Material to process:
┌──
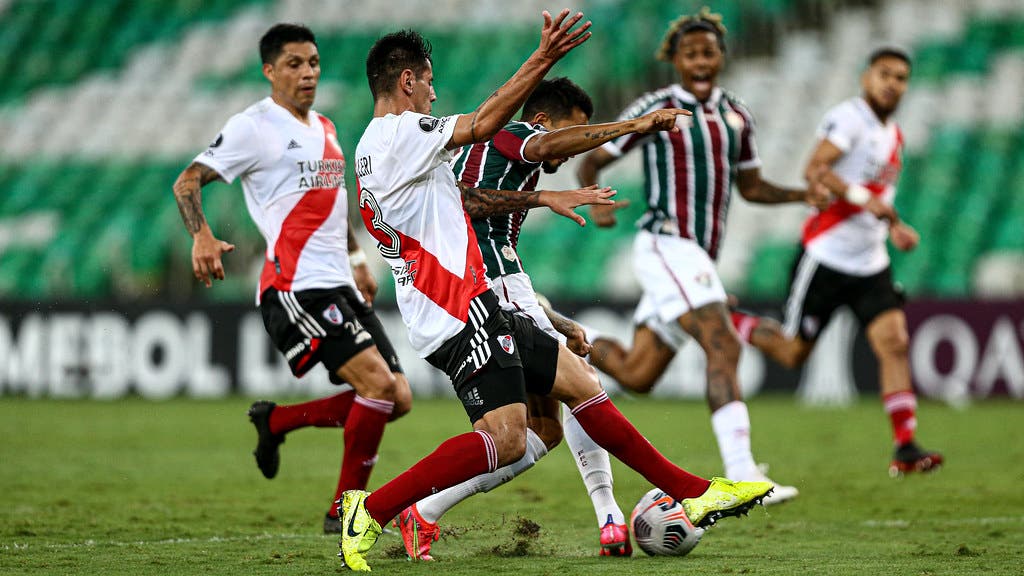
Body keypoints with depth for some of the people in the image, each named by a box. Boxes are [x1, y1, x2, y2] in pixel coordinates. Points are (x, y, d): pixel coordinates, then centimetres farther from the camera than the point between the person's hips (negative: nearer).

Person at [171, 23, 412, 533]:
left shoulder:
└──
┌──
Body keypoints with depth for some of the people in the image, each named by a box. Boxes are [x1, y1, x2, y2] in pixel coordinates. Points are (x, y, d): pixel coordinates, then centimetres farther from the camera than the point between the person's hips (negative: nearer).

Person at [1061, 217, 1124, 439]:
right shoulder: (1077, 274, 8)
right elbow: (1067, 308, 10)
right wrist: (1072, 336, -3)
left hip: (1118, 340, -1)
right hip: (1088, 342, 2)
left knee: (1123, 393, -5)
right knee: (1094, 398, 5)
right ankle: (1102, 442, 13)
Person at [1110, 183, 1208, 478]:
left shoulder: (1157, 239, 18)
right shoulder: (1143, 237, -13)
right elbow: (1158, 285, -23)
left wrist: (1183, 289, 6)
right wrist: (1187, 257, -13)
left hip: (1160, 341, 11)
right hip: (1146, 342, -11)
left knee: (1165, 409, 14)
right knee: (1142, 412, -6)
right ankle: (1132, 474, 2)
└──
┌──
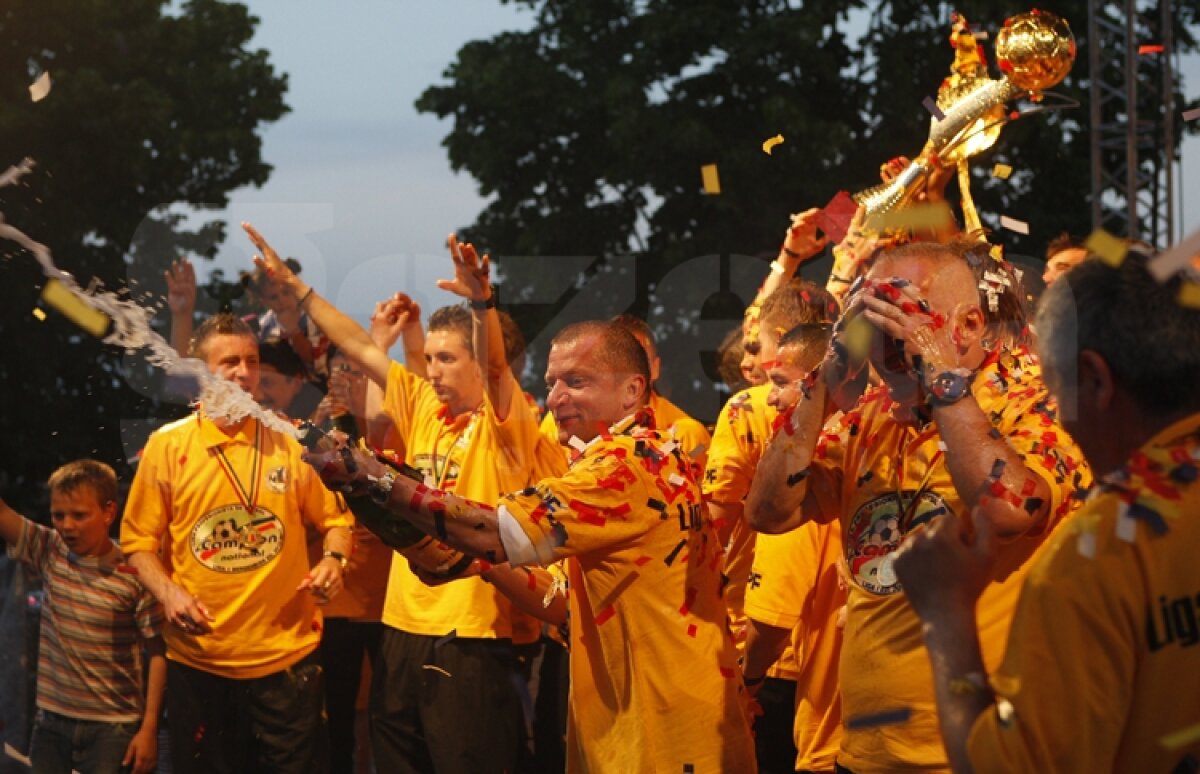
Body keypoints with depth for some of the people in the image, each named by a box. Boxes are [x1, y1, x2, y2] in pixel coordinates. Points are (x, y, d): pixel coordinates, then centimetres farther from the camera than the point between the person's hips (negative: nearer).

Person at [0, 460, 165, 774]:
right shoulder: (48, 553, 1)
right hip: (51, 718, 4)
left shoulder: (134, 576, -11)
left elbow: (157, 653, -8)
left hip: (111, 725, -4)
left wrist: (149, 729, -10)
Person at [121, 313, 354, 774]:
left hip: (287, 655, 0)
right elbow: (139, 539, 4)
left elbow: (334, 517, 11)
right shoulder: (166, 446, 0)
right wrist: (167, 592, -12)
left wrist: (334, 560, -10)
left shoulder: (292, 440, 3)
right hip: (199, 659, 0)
└──
Assigned task:
Copy out the material from the line with "right hip: (51, 718, 4)" to the line with "right hip: (199, 659, 0)", including both of those lines, and shift every number in each keypoint's x, y and depth values by -4. Leave everything else on those lines unchanged.

Answer for this exercise:
right hip: (47, 714, 0)
left shoulder: (130, 572, -15)
left elbow: (153, 649, -12)
left hip: (107, 721, -8)
left wrist: (145, 725, -14)
Person at [121, 313, 354, 774]:
left hip: (283, 651, -4)
right elbow: (135, 535, 0)
left elbow: (330, 513, 7)
right shoulder: (162, 442, -4)
right wrist: (163, 588, -16)
left wrist: (330, 556, -14)
left shoulder: (288, 436, -1)
right hip: (195, 655, -4)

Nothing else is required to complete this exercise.